> WHAT YOU HAVE TO DO: Reproduce every line below word for word, omitting the pictures.

(Lines taken from a collection)
┌──

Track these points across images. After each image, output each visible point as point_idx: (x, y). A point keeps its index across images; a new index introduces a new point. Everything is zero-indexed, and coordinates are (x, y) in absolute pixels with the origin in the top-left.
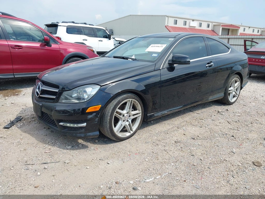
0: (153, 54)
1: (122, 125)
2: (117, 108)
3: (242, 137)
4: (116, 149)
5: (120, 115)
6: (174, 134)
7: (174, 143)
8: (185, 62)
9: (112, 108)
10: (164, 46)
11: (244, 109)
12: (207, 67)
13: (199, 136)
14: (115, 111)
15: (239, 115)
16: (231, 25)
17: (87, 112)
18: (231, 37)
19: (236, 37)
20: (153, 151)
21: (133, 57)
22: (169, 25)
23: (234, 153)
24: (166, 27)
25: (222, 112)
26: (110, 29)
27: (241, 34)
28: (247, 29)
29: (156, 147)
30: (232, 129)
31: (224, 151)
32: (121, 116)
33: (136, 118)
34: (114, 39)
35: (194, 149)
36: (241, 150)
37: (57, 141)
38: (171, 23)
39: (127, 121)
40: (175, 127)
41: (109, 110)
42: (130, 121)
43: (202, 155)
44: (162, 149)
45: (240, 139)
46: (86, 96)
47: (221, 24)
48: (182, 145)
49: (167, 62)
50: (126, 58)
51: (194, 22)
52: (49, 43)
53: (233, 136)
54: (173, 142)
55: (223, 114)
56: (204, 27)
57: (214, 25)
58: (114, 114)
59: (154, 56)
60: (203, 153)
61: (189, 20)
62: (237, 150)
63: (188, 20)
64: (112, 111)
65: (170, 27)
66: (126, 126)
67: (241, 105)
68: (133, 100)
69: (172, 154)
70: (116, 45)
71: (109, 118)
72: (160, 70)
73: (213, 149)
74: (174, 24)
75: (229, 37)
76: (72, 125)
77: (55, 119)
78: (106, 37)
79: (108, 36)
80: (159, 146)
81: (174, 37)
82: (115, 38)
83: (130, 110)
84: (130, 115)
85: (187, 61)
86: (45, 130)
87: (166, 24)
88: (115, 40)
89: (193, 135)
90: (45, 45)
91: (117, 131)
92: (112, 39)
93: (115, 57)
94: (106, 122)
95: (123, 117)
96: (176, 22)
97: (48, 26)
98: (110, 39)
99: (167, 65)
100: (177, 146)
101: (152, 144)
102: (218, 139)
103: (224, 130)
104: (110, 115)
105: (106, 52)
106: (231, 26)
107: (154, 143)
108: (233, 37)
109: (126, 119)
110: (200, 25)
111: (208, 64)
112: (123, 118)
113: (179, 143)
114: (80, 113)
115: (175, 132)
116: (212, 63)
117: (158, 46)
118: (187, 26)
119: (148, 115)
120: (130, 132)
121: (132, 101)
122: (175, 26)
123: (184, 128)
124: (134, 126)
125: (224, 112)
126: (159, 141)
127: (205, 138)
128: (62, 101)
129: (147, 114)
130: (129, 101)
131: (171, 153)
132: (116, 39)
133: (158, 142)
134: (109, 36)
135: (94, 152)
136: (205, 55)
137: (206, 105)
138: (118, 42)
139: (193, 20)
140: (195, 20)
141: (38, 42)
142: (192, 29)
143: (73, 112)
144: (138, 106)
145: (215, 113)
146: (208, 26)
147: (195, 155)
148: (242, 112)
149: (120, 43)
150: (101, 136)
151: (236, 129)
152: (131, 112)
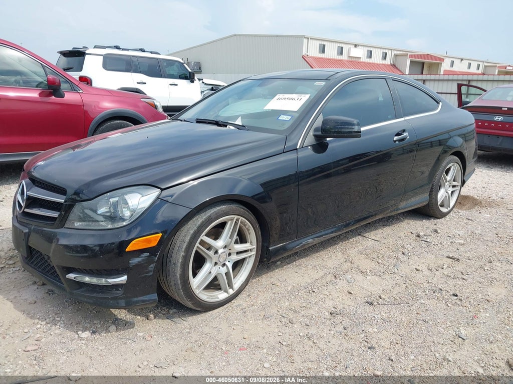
0: (282, 116)
1: (210, 273)
2: (204, 233)
3: (475, 296)
4: (195, 336)
5: (208, 249)
6: (328, 294)
7: (328, 317)
8: (351, 132)
9: (192, 232)
10: (305, 98)
11: (469, 227)
12: (395, 141)
13: (383, 296)
14: (199, 240)
15: (460, 241)
16: (428, 54)
17: (127, 250)
18: (428, 77)
19: (437, 77)
20: (281, 341)
21: (239, 122)
22: (310, 54)
23: (463, 339)
24: (304, 59)
25: (425, 237)
26: (195, 62)
27: (447, 73)
28: (457, 62)
29: (287, 330)
30: (450, 276)
31: (440, 335)
32: (211, 253)
33: (243, 260)
34: (201, 81)
35: (374, 332)
36: (477, 330)
37: (59, 319)
38: (312, 50)
39: (224, 265)
40: (330, 275)
41: (185, 236)
42: (230, 265)
43: (392, 347)
44: (301, 334)
45: (472, 301)
46: (127, 214)
47: (409, 54)
48: (346, 322)
49: (311, 133)
50: (223, 123)
51: (358, 49)
52: (58, 90)
53: (456, 296)
54: (327, 314)
55: (428, 240)
56: (377, 58)
57: (396, 55)
58: (196, 247)
59: (284, 119)
60: (395, 341)
61: (348, 46)
62: (470, 329)
63: (346, 45)
64: (191, 238)
65: (311, 57)
66: (219, 277)
67: (463, 219)
68: (241, 218)
69: (325, 347)
70: (205, 92)
71: (182, 254)
72: (297, 149)
73: (416, 329)
74: (320, 52)
75: (424, 77)
76: (94, 281)
77: (57, 266)
78: (186, 78)
79: (188, 76)
80: (295, 326)
81: (326, 79)
82: (202, 79)
83: (231, 241)
84: (231, 251)
85: (354, 130)
86: (35, 287)
87: (304, 53)
88: (203, 82)
89: (370, 294)
90: (50, 95)
91: (199, 287)
92: (197, 82)
93: (199, 121)
94: (174, 264)
95: (216, 255)
96: (323, 49)
97: (65, 54)
98: (192, 82)
99: (310, 140)
100: (334, 324)
101: (278, 320)
102: (423, 302)
103: (435, 279)
104: (186, 248)
105: (186, 107)
106: (428, 56)
107: (284, 317)
108: (433, 77)
109: (221, 260)
110: (370, 55)
111: (398, 135)
112: (215, 258)
113: (339, 316)
114: (113, 249)
115: (331, 288)
116: (405, 134)
117: (292, 99)
118: (344, 57)
119: (271, 248)
120: (226, 291)
121: (237, 220)
122: (321, 56)
123: (349, 276)
124: (238, 277)
125: (430, 235)
126: (295, 312)
127: (396, 302)
128: (74, 223)
129: (268, 247)
130: (232, 220)
131: (322, 345)
132: (205, 81)
133: (291, 315)
134: (191, 74)
135: (143, 344)
136: (390, 117)
137: (391, 220)
138: (210, 87)
139: (356, 46)
140: (359, 45)
141: (37, 87)
142: (354, 62)
143: (97, 248)
144: (250, 233)
145: (411, 239)
146: (385, 57)
147: (377, 347)
148: (466, 236)
149: (212, 89)
150: (162, 301)
151: (460, 275)
152: (233, 246)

└──

> RESPONSE BELOW:
Track these points across images. After each image, output each visible point as point_idx: (x, y). A point keeps its index across images; a new index introduces a new point. Everything is zero-indexed, and coordinates are (x, y) in absolute pixels with the origin in the top-left.
0: (153, 54)
1: (122, 125)
2: (117, 108)
3: (242, 137)
4: (116, 149)
5: (120, 115)
6: (174, 134)
7: (174, 143)
8: (185, 62)
9: (112, 108)
10: (164, 46)
11: (244, 109)
12: (207, 67)
13: (199, 136)
14: (115, 111)
15: (239, 115)
16: (231, 25)
17: (87, 112)
18: (231, 37)
19: (236, 37)
20: (153, 151)
21: (133, 57)
22: (169, 25)
23: (234, 153)
24: (166, 27)
25: (222, 112)
26: (110, 29)
27: (241, 34)
28: (247, 29)
29: (156, 147)
30: (232, 129)
31: (224, 151)
32: (121, 116)
33: (136, 118)
34: (114, 39)
35: (194, 149)
36: (241, 150)
37: (57, 141)
38: (171, 23)
39: (127, 121)
40: (175, 127)
41: (109, 110)
42: (130, 121)
43: (202, 155)
44: (162, 149)
45: (240, 139)
46: (86, 96)
47: (221, 24)
48: (182, 145)
49: (167, 62)
50: (126, 58)
51: (194, 22)
52: (49, 43)
53: (233, 136)
54: (173, 142)
55: (223, 114)
56: (204, 27)
57: (214, 25)
58: (114, 114)
59: (154, 56)
60: (203, 153)
61: (189, 20)
62: (237, 150)
63: (188, 20)
64: (112, 111)
65: (170, 27)
66: (126, 126)
67: (241, 105)
68: (133, 100)
69: (172, 154)
70: (116, 45)
71: (109, 118)
72: (160, 70)
73: (213, 149)
74: (174, 24)
75: (229, 37)
76: (72, 125)
77: (55, 119)
78: (106, 37)
79: (108, 36)
80: (159, 146)
81: (174, 37)
82: (115, 38)
83: (130, 110)
84: (130, 115)
85: (187, 61)
86: (45, 130)
87: (166, 24)
88: (115, 40)
89: (193, 135)
90: (45, 45)
91: (117, 131)
92: (112, 39)
93: (115, 57)
94: (106, 122)
95: (123, 117)
96: (176, 22)
97: (48, 26)
98: (110, 39)
99: (167, 65)
100: (177, 146)
101: (152, 144)
102: (218, 139)
103: (224, 130)
104: (110, 115)
105: (106, 52)
106: (231, 26)
107: (154, 143)
108: (233, 37)
109: (126, 119)
110: (200, 25)
111: (208, 64)
112: (123, 118)
113: (179, 143)
114: (80, 113)
115: (175, 132)
116: (212, 63)
117: (158, 46)
118: (187, 26)
119: (148, 115)
120: (130, 132)
121: (132, 101)
122: (175, 26)
123: (184, 128)
124: (134, 126)
125: (224, 112)
126: (159, 141)
127: (205, 138)
128: (62, 101)
129: (147, 114)
130: (129, 101)
131: (171, 153)
132: (116, 39)
133: (158, 142)
134: (109, 36)
135: (94, 152)
136: (205, 55)
137: (206, 105)
138: (118, 42)
139: (193, 20)
140: (195, 20)
141: (38, 42)
142: (192, 29)
143: (73, 112)
144: (138, 106)
145: (215, 113)
146: (208, 26)
147: (195, 155)
148: (242, 112)
149: (120, 43)
150: (101, 136)
151: (236, 129)
152: (131, 112)
0: (282, 116)
1: (210, 273)
2: (204, 233)
3: (475, 296)
4: (195, 336)
5: (208, 249)
6: (328, 294)
7: (328, 317)
8: (351, 132)
9: (192, 232)
10: (305, 98)
11: (469, 227)
12: (395, 141)
13: (383, 296)
14: (199, 240)
15: (460, 241)
16: (428, 54)
17: (127, 250)
18: (428, 77)
19: (437, 77)
20: (281, 341)
21: (239, 122)
22: (310, 54)
23: (463, 339)
24: (304, 59)
25: (425, 237)
26: (195, 62)
27: (447, 73)
28: (457, 62)
29: (287, 330)
30: (450, 276)
31: (440, 335)
32: (211, 253)
33: (243, 260)
34: (201, 81)
35: (374, 332)
36: (477, 330)
37: (59, 319)
38: (312, 50)
39: (224, 265)
40: (330, 275)
41: (185, 236)
42: (230, 265)
43: (392, 347)
44: (301, 334)
45: (472, 301)
46: (127, 214)
47: (409, 54)
48: (346, 322)
49: (311, 133)
50: (223, 123)
51: (358, 49)
52: (58, 90)
53: (456, 296)
54: (327, 314)
55: (428, 240)
56: (377, 58)
57: (396, 55)
58: (196, 247)
59: (284, 119)
60: (395, 341)
61: (348, 46)
62: (470, 329)
63: (346, 45)
64: (191, 238)
65: (311, 57)
66: (219, 277)
67: (463, 219)
68: (241, 218)
69: (325, 347)
70: (205, 92)
71: (182, 254)
72: (297, 149)
73: (416, 329)
74: (320, 52)
75: (424, 77)
76: (94, 281)
77: (57, 266)
78: (186, 78)
79: (188, 76)
80: (295, 326)
81: (326, 79)
82: (202, 79)
83: (231, 241)
84: (231, 251)
85: (354, 130)
86: (35, 287)
87: (304, 53)
88: (203, 82)
89: (370, 294)
90: (50, 95)
91: (199, 287)
92: (197, 82)
93: (199, 121)
94: (174, 264)
95: (216, 255)
96: (323, 49)
97: (65, 54)
98: (192, 82)
99: (310, 140)
100: (334, 324)
101: (278, 320)
102: (423, 302)
103: (435, 279)
104: (186, 248)
105: (186, 107)
106: (428, 56)
107: (284, 317)
108: (433, 77)
109: (221, 260)
110: (370, 55)
111: (398, 135)
112: (215, 258)
113: (339, 316)
114: (113, 249)
115: (331, 288)
116: (405, 134)
117: (292, 99)
118: (344, 57)
119: (271, 248)
120: (226, 291)
121: (237, 220)
122: (321, 56)
123: (349, 276)
124: (238, 277)
125: (430, 235)
126: (295, 312)
127: (396, 302)
128: (74, 223)
129: (268, 247)
130: (232, 220)
131: (322, 345)
132: (205, 81)
133: (291, 315)
134: (191, 74)
135: (143, 344)
136: (390, 117)
137: (391, 220)
138: (210, 87)
139: (356, 46)
140: (359, 45)
141: (37, 87)
142: (354, 62)
143: (97, 248)
144: (250, 233)
145: (411, 239)
146: (385, 57)
147: (377, 347)
148: (466, 236)
149: (212, 89)
150: (162, 301)
151: (460, 275)
152: (233, 246)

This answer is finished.